• **What you need to do**
1. In the article on ElcomSoft's password recovery software, about how many passwords per second can the program try on Office 2007 documents with a single GeForce GTX260?
2. Continue the article on ElcomSoft's password recovery software after its last sentence.

• **Exercise text**
+++

ElcomSoft Claims 1 Billion Passwords/Sec Recovery; Uses GPUs in Parallel

Distributes tasks to multiple NVIDIA video accelerators


October 02, 2008
URL:http://www.drdobbs.com/security/elcomsoft-claims-1-billion-passwordssec/210605281


ElcomSoft has released a new version its Distributed Password Recovery program for recovering system and document passwords at speeds of up to 1 billion passwords per second. Among the passwords the software can recover are system passwords such as NTLM (Windows logon passwords) and startup passwords, MD5 hashes, password-protected documents created by Microsoft Office 97-2007, PDF files created by Adobe Acrobat, as well as PGP, UNIX, and Oracle.

What's interesting about the ElcomSoft approach is that the company is using multiple GPU-based video cards such as NVIDIA's GeForce GTX280 in parallel to process hundreds of billions fixed-point calculations per second. This means, says ElcomSoft, that this release of the Distributed Password Recovery program can try around 5,000 passwords per second for Office 2007 documents with a single GeForce GTX260, while regular Core2Duo processors can only try up to 200 passwords per second.

+++

• **Information shown**
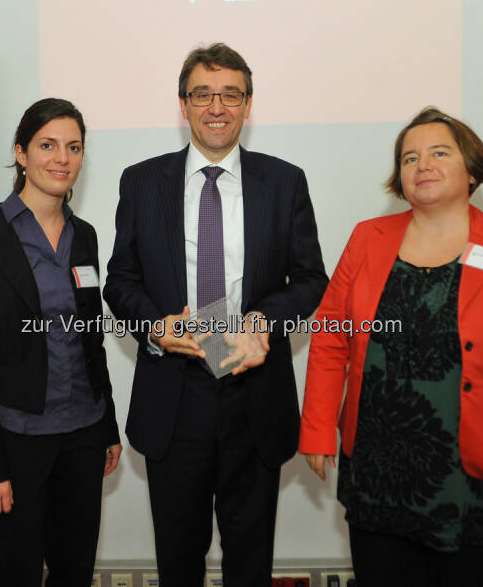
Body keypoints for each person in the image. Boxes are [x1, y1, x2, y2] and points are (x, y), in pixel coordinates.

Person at [299, 106, 483, 586]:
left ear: (471, 169)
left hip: (473, 478)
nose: (421, 165)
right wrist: (319, 429)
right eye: (409, 158)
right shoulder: (367, 238)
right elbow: (329, 339)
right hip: (378, 472)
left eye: (439, 153)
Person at [103, 43, 328, 586]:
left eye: (231, 94)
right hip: (174, 396)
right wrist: (155, 329)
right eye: (203, 94)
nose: (217, 107)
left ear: (249, 105)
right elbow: (121, 281)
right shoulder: (141, 181)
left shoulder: (284, 181)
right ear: (183, 105)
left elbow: (311, 280)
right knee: (178, 561)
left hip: (254, 398)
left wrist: (262, 324)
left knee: (249, 563)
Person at [0, 98, 122, 587]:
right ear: (21, 153)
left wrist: (107, 426)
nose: (61, 159)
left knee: (74, 571)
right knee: (17, 573)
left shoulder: (84, 235)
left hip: (83, 435)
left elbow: (92, 339)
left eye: (73, 147)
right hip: (15, 441)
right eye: (47, 145)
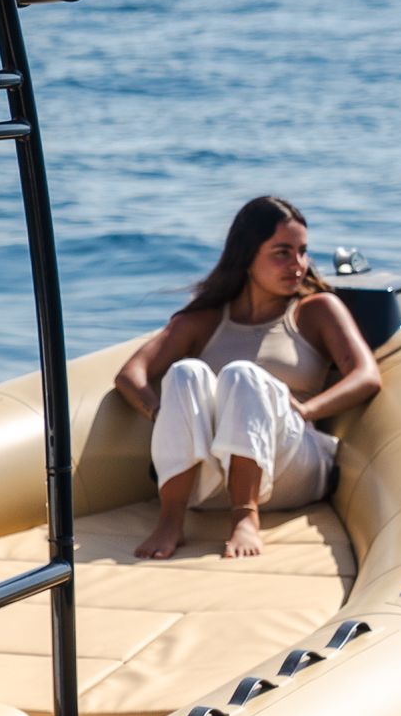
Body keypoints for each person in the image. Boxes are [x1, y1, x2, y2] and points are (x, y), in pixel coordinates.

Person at [115, 195, 382, 562]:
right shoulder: (205, 319)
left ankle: (245, 517)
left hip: (293, 464)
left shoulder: (315, 310)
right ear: (247, 256)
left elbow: (366, 375)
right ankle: (170, 518)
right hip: (214, 478)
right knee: (185, 373)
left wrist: (306, 410)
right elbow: (131, 374)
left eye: (303, 252)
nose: (298, 265)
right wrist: (161, 415)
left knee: (242, 374)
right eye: (282, 253)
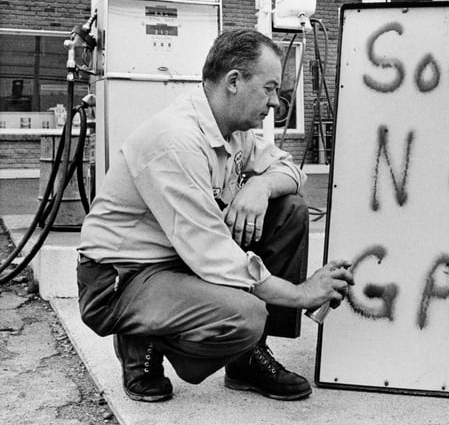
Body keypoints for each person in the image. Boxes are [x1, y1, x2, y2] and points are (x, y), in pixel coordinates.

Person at [76, 29, 353, 403]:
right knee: (246, 315)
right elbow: (214, 256)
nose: (276, 102)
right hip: (121, 278)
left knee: (289, 210)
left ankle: (246, 360)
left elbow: (290, 170)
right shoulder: (177, 140)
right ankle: (142, 336)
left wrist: (259, 188)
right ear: (234, 82)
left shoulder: (233, 130)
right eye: (269, 89)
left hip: (178, 259)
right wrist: (301, 294)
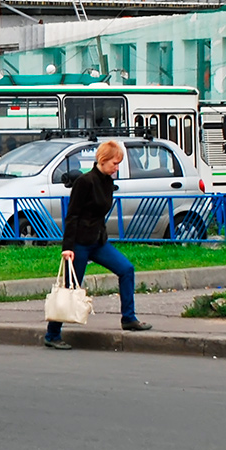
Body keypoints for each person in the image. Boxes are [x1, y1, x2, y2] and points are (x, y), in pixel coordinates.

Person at [45, 140, 151, 350]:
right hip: (79, 244)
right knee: (69, 287)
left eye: (118, 163)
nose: (117, 167)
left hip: (98, 241)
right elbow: (72, 215)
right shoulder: (85, 182)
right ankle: (52, 334)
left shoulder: (107, 182)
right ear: (102, 160)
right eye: (114, 163)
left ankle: (128, 318)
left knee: (126, 269)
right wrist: (67, 247)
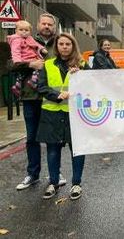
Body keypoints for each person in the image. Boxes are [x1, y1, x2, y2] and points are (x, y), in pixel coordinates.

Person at [12, 14, 67, 190]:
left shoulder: (59, 43)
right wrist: (30, 65)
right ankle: (33, 174)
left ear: (54, 26)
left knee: (54, 139)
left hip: (52, 98)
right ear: (38, 25)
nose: (46, 26)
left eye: (50, 24)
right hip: (31, 97)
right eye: (43, 23)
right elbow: (10, 64)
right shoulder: (23, 39)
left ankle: (55, 173)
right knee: (32, 137)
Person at [36, 33, 89, 199]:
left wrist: (81, 75)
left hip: (75, 115)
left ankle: (76, 184)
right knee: (52, 150)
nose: (65, 47)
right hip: (52, 114)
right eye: (61, 44)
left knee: (77, 150)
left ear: (73, 46)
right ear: (56, 46)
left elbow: (92, 86)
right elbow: (41, 87)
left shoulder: (82, 64)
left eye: (68, 44)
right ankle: (53, 182)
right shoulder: (48, 64)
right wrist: (57, 95)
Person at [8, 20, 48, 97]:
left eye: (26, 30)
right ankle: (33, 81)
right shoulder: (16, 40)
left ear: (30, 31)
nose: (24, 32)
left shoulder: (30, 38)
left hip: (31, 58)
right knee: (39, 66)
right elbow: (15, 51)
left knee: (22, 74)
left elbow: (36, 44)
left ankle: (17, 85)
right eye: (21, 30)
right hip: (24, 59)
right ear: (16, 30)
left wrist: (42, 49)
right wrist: (17, 61)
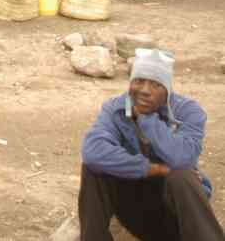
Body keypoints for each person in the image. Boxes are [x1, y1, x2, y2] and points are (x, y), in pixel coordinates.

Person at [79, 47, 224, 240]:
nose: (145, 90)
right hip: (134, 208)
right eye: (139, 81)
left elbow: (183, 158)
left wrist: (147, 119)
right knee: (93, 168)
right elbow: (92, 152)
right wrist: (151, 168)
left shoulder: (187, 111)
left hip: (176, 214)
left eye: (156, 84)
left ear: (167, 90)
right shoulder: (116, 108)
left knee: (181, 175)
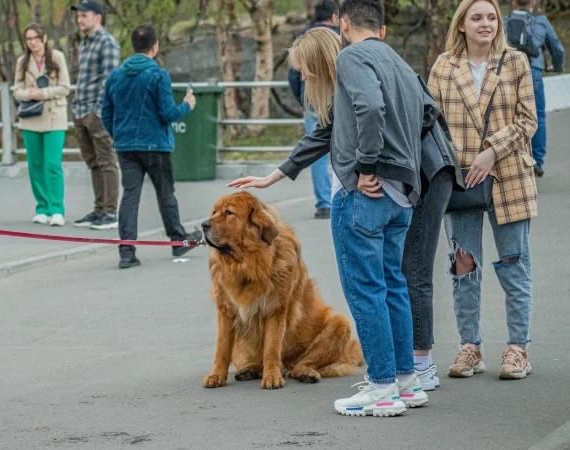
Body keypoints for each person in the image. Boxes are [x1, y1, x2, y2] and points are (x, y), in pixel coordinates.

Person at [229, 0, 439, 416]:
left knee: (366, 292)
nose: (303, 76)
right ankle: (405, 381)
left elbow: (371, 109)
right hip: (402, 195)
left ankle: (381, 388)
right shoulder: (392, 59)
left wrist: (365, 165)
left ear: (342, 26)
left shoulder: (353, 58)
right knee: (392, 286)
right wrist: (276, 174)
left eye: (305, 68)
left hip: (365, 196)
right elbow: (420, 113)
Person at [428, 0, 538, 380]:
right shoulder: (444, 66)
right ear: (461, 25)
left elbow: (528, 120)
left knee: (514, 262)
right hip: (461, 180)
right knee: (463, 265)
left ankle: (517, 348)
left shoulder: (516, 62)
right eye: (476, 17)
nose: (485, 23)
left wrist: (491, 151)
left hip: (509, 175)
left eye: (491, 17)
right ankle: (470, 346)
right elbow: (431, 124)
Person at [101, 24, 203, 269]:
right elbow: (168, 113)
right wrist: (187, 105)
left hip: (126, 146)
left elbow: (106, 113)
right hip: (156, 144)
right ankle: (178, 241)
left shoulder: (115, 76)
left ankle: (127, 252)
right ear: (155, 47)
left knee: (130, 196)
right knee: (165, 193)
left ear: (133, 46)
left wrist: (118, 135)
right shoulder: (158, 74)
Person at [69, 0, 121, 230]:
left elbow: (110, 80)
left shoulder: (107, 43)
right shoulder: (84, 44)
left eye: (84, 15)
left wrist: (99, 111)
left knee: (107, 161)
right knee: (93, 162)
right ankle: (99, 209)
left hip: (96, 113)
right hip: (80, 110)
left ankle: (111, 212)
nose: (80, 20)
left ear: (97, 17)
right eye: (78, 16)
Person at [13, 24, 71, 227]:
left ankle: (57, 209)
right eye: (28, 39)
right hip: (31, 117)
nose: (32, 42)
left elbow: (65, 87)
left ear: (44, 38)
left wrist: (44, 93)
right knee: (35, 165)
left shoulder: (56, 57)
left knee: (52, 164)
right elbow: (16, 90)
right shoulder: (22, 61)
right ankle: (42, 207)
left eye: (36, 38)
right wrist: (28, 94)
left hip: (54, 116)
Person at [287, 0, 340, 219]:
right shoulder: (339, 37)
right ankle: (340, 195)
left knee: (315, 152)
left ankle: (323, 204)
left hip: (311, 102)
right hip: (334, 99)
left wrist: (302, 100)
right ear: (335, 16)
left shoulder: (303, 37)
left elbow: (293, 75)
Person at [504, 0, 564, 177]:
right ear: (535, 3)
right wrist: (557, 66)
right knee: (538, 115)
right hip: (533, 73)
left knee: (507, 114)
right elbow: (558, 49)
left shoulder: (503, 20)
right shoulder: (541, 22)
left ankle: (509, 157)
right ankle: (536, 162)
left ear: (514, 3)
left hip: (507, 74)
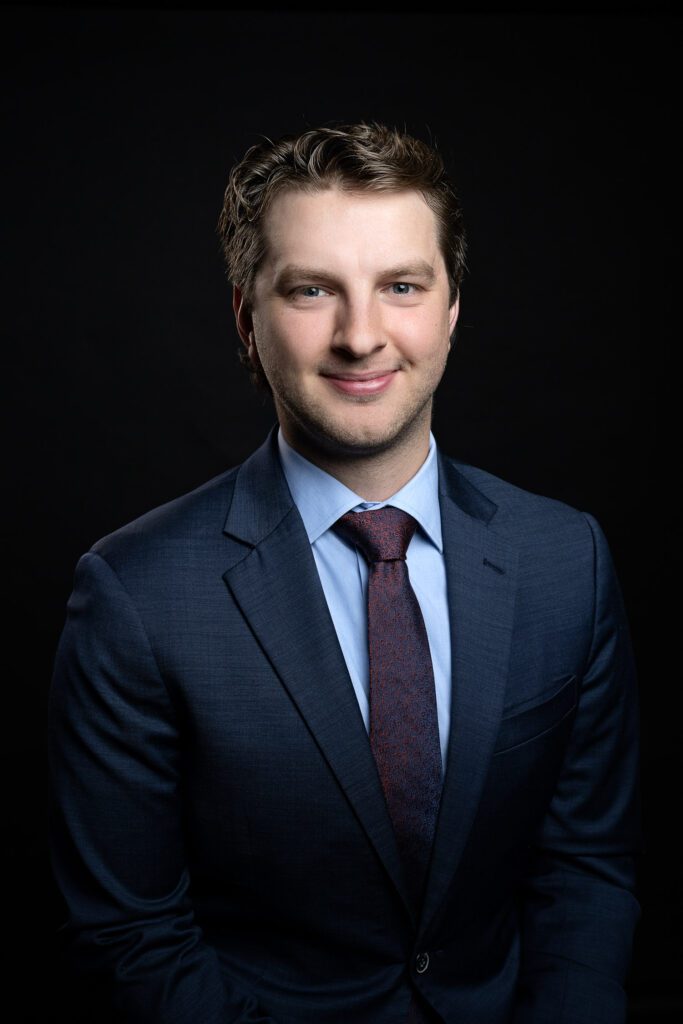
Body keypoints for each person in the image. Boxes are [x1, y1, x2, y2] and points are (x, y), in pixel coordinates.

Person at [48, 121, 642, 1024]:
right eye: (312, 289)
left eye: (400, 286)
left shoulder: (567, 558)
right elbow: (133, 935)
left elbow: (586, 866)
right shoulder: (135, 594)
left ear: (449, 311)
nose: (361, 336)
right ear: (248, 320)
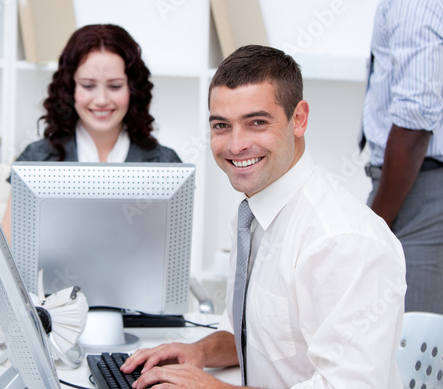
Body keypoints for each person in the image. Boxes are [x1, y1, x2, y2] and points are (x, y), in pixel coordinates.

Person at [121, 45, 407, 388]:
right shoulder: (251, 212)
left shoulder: (342, 241)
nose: (236, 144)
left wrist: (213, 388)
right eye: (221, 125)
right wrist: (201, 353)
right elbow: (256, 336)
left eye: (257, 122)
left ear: (298, 118)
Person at [2, 24, 181, 240]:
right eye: (88, 86)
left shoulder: (164, 164)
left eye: (115, 86)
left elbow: (169, 254)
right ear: (70, 89)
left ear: (132, 89)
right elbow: (9, 257)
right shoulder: (37, 160)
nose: (102, 100)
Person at [361, 0, 443, 313]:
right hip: (415, 181)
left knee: (409, 345)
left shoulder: (414, 3)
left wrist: (375, 225)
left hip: (418, 188)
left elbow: (415, 120)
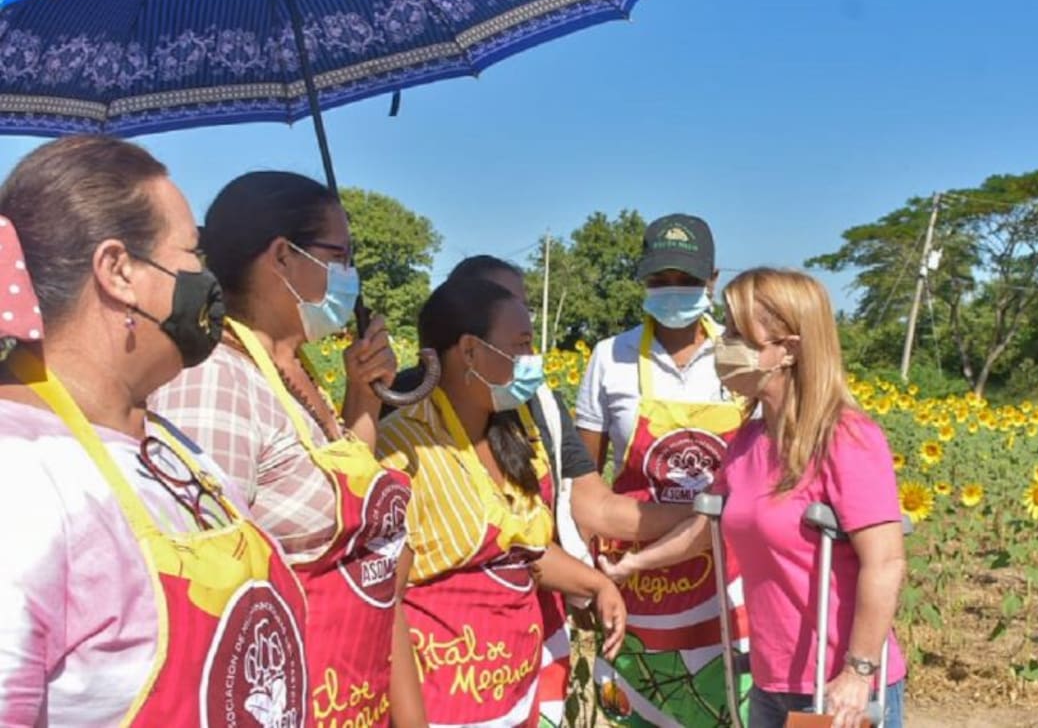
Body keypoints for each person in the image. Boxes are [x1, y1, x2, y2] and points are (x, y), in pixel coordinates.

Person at [0, 138, 309, 726]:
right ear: (119, 271)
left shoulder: (172, 448)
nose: (207, 279)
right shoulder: (18, 480)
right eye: (193, 254)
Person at [150, 171, 423, 728]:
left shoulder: (293, 372)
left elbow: (341, 498)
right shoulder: (214, 381)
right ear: (281, 255)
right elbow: (203, 587)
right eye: (340, 256)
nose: (351, 275)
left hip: (348, 696)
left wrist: (363, 397)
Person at [600, 268, 908, 728]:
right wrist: (634, 565)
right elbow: (708, 528)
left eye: (738, 333)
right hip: (771, 680)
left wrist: (858, 671)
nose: (722, 343)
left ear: (788, 349)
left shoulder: (846, 438)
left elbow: (885, 561)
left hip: (834, 689)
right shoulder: (749, 440)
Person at [399, 255, 697, 728]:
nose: (530, 359)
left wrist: (710, 515)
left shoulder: (530, 409)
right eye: (517, 338)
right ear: (468, 344)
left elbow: (558, 526)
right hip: (442, 679)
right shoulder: (401, 430)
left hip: (524, 653)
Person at [376, 278, 627, 728]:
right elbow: (382, 602)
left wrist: (597, 584)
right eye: (523, 345)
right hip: (442, 706)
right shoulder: (400, 450)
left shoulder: (516, 433)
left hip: (515, 692)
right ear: (469, 351)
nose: (534, 361)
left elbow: (522, 549)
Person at [575, 213, 749, 727]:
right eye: (660, 281)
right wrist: (588, 577)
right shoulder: (611, 357)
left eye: (687, 282)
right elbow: (583, 479)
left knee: (723, 704)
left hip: (726, 581)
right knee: (636, 709)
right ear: (643, 280)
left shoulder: (739, 357)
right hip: (635, 581)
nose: (673, 293)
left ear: (712, 281)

+++

• **Responses by task**
1. Around 5,000 passwords per second.

2.
ElcomSoft claims that all users have to do is insert into a PC video cards (like the GeForce GTX280) to take advantage of the capabilities. Unlike NVIDIA SLI mode (Scan Line Interleaving) that enables transparent use of multiple GPUs, ElcomSoft uses the computational power of several NVIDIA cards no matter if they are of the same kind. Currently supporting all GeForce 8 and GeForce 9 boards, the acceleration technology offloads parts of computational-heavy processing onto the fast and highly scalable processors featured in the NVIDIA's graphic accelerators.

The acceleration technology developed by ElcomSoft allows the execution of mathematically intensive password recovery code on the massively parallel computational elements found in NVIDIA graphic accelerators. The GPU acceleration is unique to Elcomsoft Distributed Password Recovery, making password recovery up to 50 times faster compared to password recovery methods that only use the computer's main CPU.